Text section:
People love to tell me not to worry. My mother says it, my husband says it, my daughter says it…why don’t they realize they are wasting their breath? If I could turn off my worrying, don’t they think I would? I like to think of it not as worrying but rather thinking. I like to think. I think about things that have happened, that could have happened, and might still happen.
My sister died on July 7th after a terrible battle with cancer. She was strong. She was healthy. She was beautiful. She could do anything. I spent so many years being jealous of her. Isn’t that sad? I spent time being jealous instead of being with her. Maybe that’s the whole point of not thinking about tomorrow. If we don’t put so much energy into tomorrow, maybe we’ll do better today.
This photograph was taken by my sister in 1984. She gave it to me for Christmas but I never got around to framing it. She was just messing around with photography and naturally ended up with this beautiful picture. I hadn’t seen the picture in years. It was packed away somewhere. I was feeling bad that I never had it framed and wanted to find it. I had no idea where to look. The more I thought about it the more I started to remember it as a picture of a thistle. I knew that couldn’t be right. What were the odds? We are not big thistle lovers or anything. Why would she take a picture of a thistle? My father always had roses, bright, beautiful roses all around our white picket fence. A thistle? I couldn’t be remembering the picture right. Then I found it.
You see, the name of my first book is The Bruised Thistle.
Don’t be anxious about tomorrow, it’s already covered.

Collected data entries
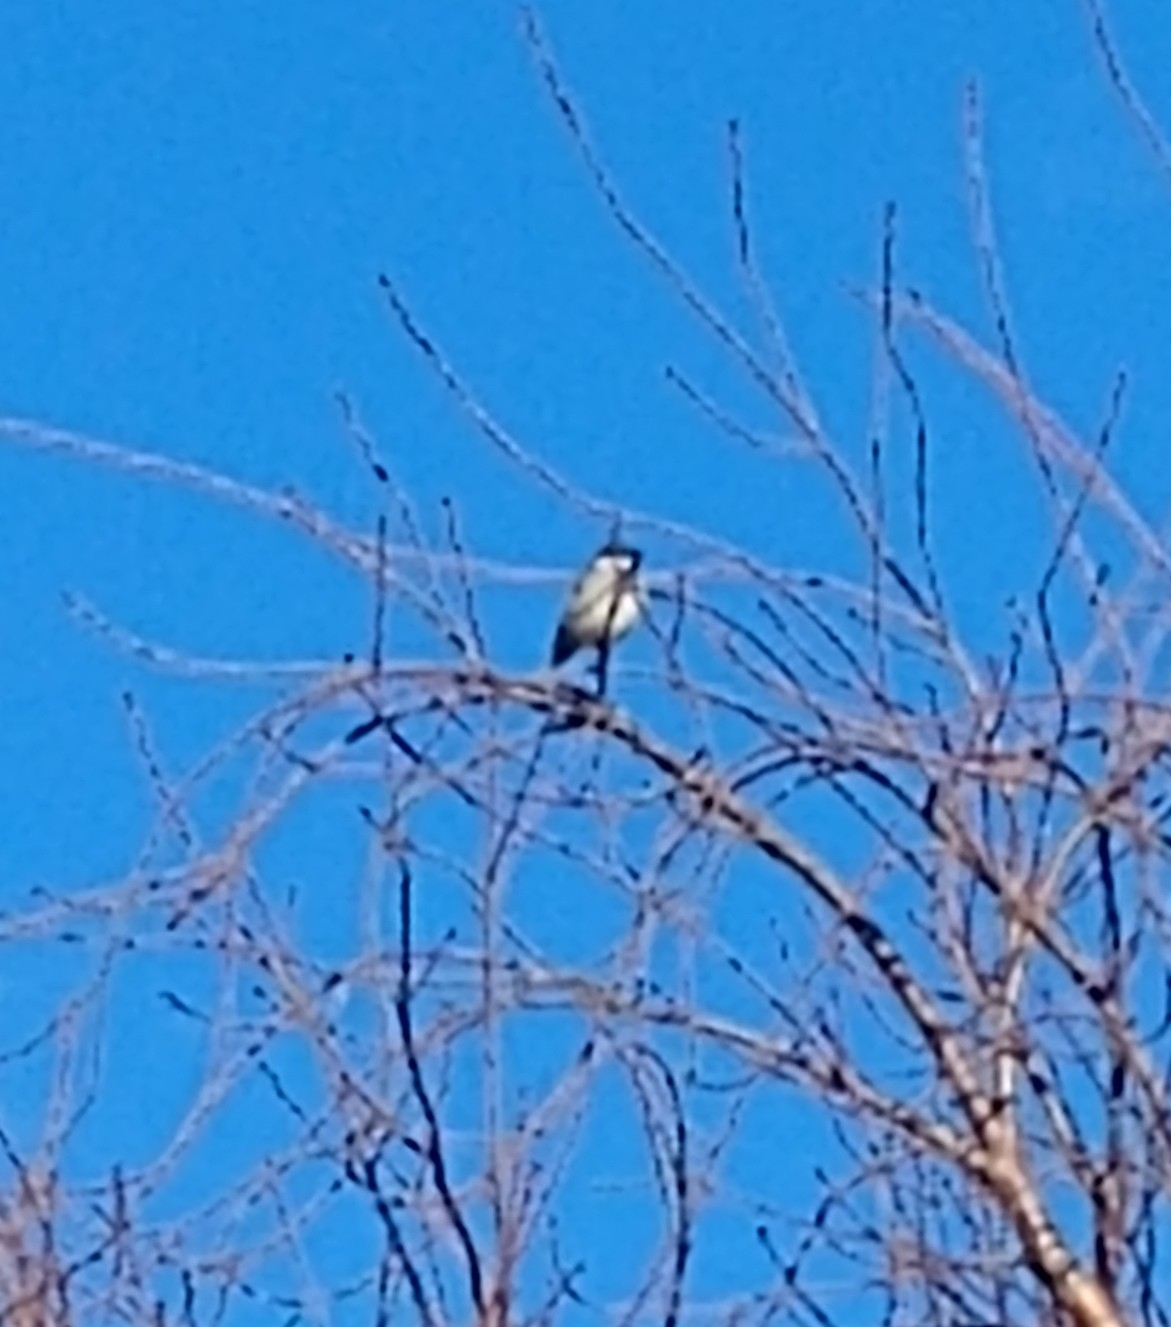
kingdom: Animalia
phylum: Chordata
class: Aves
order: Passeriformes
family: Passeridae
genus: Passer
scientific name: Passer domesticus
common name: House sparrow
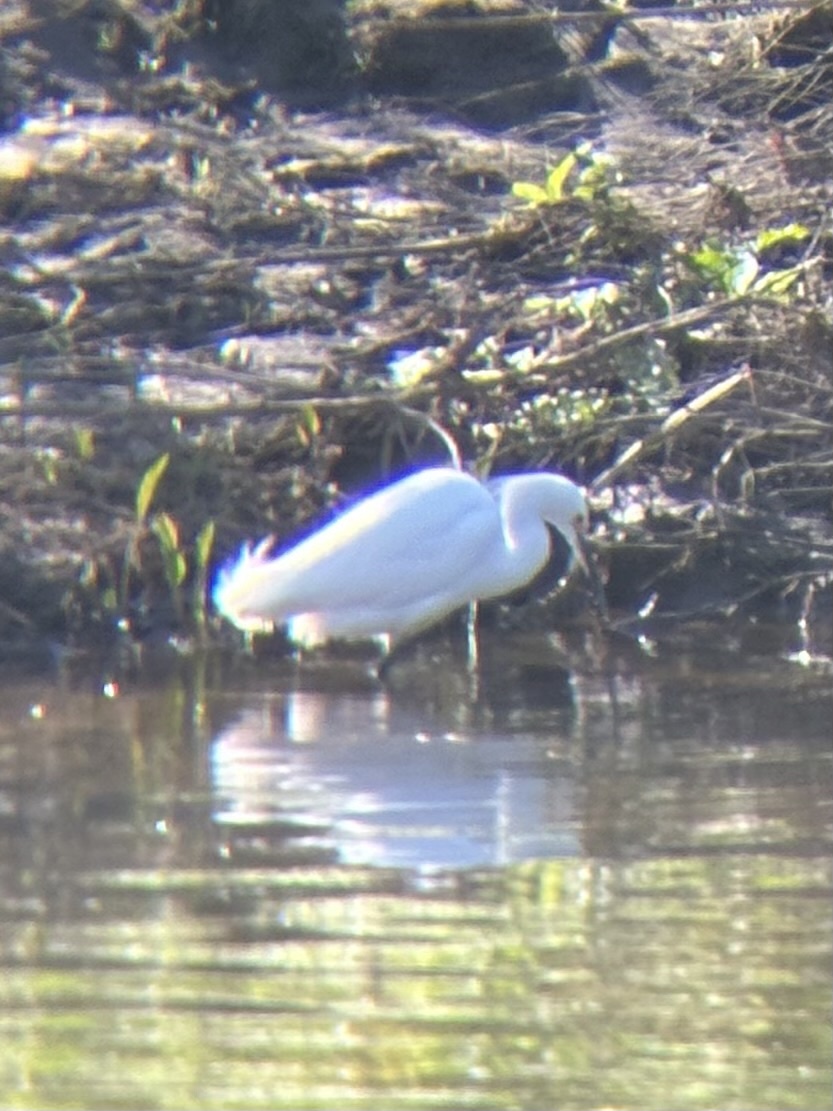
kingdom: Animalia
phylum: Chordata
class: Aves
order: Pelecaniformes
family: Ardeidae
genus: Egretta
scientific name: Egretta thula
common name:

Tasks for this exercise:
**A)** From the text about the thistle photograph, return the passage starting with "People love to" and going on through "might still happen.", copied word for word.
**B)** Answer these questions using the text about the thistle photograph:
(i) On what date did the writer's sister die?
(ii) In what year did the sister take the photograph?
(iii) What is the name of the writer's first book?
**C)** Summarize the text about the thistle photograph in two sentences.

Responses:
**A)**
People love to tell me not to worry. My mother says it, my husband says it, my daughter says it…why don’t they realize they are wasting their breath? If I could turn off my worrying, don’t they think I would? I like to think of it not as worrying but rather thinking. I like to think. I think about things that have happened, that could have happened, and might still happen.

**B)**
(i) July 7th
(ii) 1984
(iii) The Bruised Thistle

**C)** The writer is often told not to worry but prefers to call it thinking, and after a sister's death from cancer regrets having spent years jealous of her instead of being with her. While looking for a photograph the sister took in 1984 and gave as a Christmas gift, the writer remembered it as a picture of a thistle, doubted that memory, and then found it; the writer's first book is named The Bruised Thistle.